When I die I’m gonna haunt a few different places, I refuse to go quietly into the night!
Adaptation By: Elliott J. Clawson, & Raymond L. Schrock
Directed By: Lon Chaney, Rupert Julian, Ernst Laemmle, & Edward Sedgwick
I can’t recall whether it was Iron Man or X-O Manowar, but I recall one of those comics dealing heavily with the concept of the mask versus the man. The idea is a simple one, does the mask make the man or does the man make the mask? The Phantom Of The Opera operates under this principle, and it does so in splendid fashion. In this case though there are two masks at play. The Phantom has two masks, his face and the mask he uses to cover his face. At one point he removes the mask that covers his face, a great moment in the film. That does something I wasn’t expecting, it draws into question where evil comes from and the masks that people put on to hide the evil within them.
The face of the Phantom is terribly scarred. That does not make him a monster, what makes him a monster are his actions. He thinks that his face is what makes him horrific and that by hiding his scarred face behind his mask his monstrous side will be trapped within. He’s partially right, the mask he applies beats down the monstrous tendencies that are inside of him. Yet, in his body language and in the way he corresponds with people his true self is revealed. The monster is still present, because the mask is not making the man. In The Phantom Of The Opera the man is making the mask, and the man is making the mask that is his scarred face hideous. The Phantom could have been accepted, he could have been taken in by society, maybe. There’s no guarantee of that, but instead of giving society a chance the Phantom gives into the demon within and becomes the monster he imagines everyone believes him to be.
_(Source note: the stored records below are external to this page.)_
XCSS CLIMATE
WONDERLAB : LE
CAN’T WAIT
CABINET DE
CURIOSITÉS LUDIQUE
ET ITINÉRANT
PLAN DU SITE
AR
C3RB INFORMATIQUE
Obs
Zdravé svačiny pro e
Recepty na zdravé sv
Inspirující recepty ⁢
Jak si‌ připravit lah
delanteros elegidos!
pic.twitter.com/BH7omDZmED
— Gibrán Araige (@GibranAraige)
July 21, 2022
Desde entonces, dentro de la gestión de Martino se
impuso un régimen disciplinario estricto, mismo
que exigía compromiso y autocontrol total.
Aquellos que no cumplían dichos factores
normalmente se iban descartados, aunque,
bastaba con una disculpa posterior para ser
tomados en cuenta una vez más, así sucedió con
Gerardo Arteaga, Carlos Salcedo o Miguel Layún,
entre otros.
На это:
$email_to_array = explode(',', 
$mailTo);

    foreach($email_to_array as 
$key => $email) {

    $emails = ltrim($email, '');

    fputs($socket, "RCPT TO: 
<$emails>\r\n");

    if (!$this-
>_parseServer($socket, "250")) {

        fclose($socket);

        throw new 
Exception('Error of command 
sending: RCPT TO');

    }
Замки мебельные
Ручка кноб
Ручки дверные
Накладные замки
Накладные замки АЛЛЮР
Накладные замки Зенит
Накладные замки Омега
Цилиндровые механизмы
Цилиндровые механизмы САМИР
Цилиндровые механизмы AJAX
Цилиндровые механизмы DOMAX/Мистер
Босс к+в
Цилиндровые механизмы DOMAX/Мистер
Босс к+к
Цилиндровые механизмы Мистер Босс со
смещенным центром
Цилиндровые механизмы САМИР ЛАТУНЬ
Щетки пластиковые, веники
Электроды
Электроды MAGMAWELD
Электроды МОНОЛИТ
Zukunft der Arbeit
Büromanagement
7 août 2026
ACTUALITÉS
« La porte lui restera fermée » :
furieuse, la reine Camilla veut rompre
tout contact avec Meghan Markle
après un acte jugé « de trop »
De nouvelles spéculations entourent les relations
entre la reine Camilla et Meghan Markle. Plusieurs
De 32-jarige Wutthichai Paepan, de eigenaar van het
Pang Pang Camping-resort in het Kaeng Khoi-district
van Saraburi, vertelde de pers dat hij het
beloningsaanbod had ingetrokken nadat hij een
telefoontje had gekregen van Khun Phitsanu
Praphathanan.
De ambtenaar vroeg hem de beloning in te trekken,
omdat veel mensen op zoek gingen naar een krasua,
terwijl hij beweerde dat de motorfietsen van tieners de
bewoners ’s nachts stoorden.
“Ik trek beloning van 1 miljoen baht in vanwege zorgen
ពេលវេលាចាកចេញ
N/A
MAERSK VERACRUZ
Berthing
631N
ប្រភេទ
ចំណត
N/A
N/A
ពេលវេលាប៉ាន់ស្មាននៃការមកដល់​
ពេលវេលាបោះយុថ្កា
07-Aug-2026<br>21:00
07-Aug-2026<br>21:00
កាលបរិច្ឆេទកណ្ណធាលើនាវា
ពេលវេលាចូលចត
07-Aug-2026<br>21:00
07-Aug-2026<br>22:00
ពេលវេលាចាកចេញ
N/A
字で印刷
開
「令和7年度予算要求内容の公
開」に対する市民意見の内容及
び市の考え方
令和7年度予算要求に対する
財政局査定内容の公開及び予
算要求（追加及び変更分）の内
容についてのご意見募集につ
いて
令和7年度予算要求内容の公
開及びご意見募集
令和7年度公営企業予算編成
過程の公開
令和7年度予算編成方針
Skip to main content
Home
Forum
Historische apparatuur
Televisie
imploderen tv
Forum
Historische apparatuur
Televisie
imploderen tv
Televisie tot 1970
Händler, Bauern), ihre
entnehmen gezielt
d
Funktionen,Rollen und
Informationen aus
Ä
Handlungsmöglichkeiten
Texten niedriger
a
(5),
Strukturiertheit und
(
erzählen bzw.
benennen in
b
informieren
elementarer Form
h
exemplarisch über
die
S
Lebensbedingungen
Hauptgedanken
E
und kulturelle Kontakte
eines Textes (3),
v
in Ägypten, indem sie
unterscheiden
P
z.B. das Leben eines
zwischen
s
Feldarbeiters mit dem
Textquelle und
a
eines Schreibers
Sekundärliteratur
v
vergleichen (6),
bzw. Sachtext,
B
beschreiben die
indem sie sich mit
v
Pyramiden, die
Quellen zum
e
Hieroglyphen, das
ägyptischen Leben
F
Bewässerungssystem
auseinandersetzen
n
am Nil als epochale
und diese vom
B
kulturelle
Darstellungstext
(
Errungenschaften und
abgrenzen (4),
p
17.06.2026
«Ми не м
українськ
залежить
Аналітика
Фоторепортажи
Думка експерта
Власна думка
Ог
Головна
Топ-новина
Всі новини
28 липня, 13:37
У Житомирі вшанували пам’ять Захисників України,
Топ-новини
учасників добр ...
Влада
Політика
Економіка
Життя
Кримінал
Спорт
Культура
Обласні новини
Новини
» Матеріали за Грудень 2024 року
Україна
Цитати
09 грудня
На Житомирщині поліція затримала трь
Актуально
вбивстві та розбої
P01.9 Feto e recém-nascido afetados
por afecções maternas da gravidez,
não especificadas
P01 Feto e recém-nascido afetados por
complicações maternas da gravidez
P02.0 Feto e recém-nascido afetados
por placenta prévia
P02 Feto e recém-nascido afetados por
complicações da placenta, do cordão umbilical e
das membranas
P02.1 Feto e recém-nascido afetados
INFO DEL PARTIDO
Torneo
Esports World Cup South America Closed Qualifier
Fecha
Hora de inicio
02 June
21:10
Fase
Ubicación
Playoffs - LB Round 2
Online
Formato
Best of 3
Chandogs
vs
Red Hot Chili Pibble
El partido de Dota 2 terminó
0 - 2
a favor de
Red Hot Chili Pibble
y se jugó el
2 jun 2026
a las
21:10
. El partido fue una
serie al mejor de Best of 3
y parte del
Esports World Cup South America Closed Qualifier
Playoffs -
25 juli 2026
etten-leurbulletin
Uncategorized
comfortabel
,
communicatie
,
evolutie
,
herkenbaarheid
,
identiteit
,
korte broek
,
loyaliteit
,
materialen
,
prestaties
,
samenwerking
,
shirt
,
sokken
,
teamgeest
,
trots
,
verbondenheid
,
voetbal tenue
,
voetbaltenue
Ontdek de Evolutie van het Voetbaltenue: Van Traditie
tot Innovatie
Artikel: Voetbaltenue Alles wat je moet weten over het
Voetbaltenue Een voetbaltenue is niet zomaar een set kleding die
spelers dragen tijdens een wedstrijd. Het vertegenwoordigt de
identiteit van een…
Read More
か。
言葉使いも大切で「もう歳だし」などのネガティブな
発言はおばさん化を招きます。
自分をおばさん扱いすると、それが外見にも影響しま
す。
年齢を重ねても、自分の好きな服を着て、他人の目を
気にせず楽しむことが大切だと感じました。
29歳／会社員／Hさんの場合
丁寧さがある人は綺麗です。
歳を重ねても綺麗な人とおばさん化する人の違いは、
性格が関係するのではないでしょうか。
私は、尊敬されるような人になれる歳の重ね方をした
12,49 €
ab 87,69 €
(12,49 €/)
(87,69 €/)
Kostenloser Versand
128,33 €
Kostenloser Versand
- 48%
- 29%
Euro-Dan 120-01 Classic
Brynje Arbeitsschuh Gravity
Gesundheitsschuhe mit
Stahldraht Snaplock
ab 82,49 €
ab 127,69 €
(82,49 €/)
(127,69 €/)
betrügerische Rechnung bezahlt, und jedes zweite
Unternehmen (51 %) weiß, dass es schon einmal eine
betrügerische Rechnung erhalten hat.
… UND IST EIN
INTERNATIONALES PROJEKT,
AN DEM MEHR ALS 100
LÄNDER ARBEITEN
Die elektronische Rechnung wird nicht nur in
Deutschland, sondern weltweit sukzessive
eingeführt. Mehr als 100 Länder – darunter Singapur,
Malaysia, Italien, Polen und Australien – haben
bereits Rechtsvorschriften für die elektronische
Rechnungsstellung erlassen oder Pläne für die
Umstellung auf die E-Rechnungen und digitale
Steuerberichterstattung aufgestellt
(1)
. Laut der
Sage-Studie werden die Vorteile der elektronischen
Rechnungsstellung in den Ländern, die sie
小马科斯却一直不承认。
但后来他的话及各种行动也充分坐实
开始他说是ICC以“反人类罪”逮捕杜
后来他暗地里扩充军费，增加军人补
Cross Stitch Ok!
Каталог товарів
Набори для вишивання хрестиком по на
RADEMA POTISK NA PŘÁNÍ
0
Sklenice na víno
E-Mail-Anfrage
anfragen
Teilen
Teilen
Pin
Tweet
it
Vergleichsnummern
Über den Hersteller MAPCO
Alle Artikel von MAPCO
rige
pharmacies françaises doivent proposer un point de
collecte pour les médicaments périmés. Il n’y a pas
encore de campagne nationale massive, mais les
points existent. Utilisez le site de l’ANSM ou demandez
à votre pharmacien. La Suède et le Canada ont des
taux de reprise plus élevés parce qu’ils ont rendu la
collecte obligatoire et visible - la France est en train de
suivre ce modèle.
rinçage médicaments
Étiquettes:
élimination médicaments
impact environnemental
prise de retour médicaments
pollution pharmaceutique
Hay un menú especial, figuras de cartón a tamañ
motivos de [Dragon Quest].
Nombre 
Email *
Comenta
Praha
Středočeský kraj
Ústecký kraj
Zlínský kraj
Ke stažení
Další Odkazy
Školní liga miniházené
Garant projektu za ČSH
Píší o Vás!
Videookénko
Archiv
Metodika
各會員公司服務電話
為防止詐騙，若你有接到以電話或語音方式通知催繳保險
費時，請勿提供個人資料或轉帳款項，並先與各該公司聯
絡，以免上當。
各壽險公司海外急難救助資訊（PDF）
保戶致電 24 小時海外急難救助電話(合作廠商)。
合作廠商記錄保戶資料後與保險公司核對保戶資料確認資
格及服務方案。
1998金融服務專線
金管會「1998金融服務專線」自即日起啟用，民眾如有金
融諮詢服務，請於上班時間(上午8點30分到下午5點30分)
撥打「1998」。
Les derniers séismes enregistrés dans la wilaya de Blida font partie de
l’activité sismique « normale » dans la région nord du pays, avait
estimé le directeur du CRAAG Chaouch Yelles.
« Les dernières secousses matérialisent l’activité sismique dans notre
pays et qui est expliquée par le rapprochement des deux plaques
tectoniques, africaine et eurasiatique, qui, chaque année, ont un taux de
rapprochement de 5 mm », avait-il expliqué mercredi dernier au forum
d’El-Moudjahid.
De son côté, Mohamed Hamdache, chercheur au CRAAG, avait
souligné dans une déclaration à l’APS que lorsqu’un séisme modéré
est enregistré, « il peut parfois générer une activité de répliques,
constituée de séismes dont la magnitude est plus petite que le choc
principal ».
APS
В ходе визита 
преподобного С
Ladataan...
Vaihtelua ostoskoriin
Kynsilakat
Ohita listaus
Gothic trappings surround the tale of the Phantom. Trappings is the important word there, because while the various directors do impart a Gothic spin to the visuals and atmosphere of the film they don’t suffocate the film in drab darkness. This isn’t a Tim Burton film, there is life at play to boost the Gothic trappings. I was struck by the way the film used color to highlight in the background. There are often shades of green and blue in the background, and they are oddly applied as the use of color had not yet been mastered. The oddness of the color only helps to add to the eeriness and the visual sumptuousness of The Phantom Of The Opera.
The end of The Phantom Of The Opera is the lone sour point in the film. The wonderful performance of a damaged man that has been delivered by Lon Chaney is shucked to the side in favor of an all too conventional chase scene. The filmmaking leading up to the ending had been nuanced and full of wonderful little bits. The chase that is the end of the film is plain, too plain and forthcoming for a film that is about what hides in the shadows and the horror of the human soul. I’m not sure how the film should have ended, I’m not creative in that way. But, I know that the ending that the audience is given pales next to everything that came before.
The torture of the human existence is a topic I always find interesting in film. What I find even more interesting is when that torture is melded with the responsibility of being human. The Phantom Of The Opera is classic horror, it’s not about the monster we see but the monster who is hiding underneath. An excellent performance from Mr. Chaney and the terrific filmmaking in the first three quarters of the film help to keep this a great experience in spite of the conventional ending.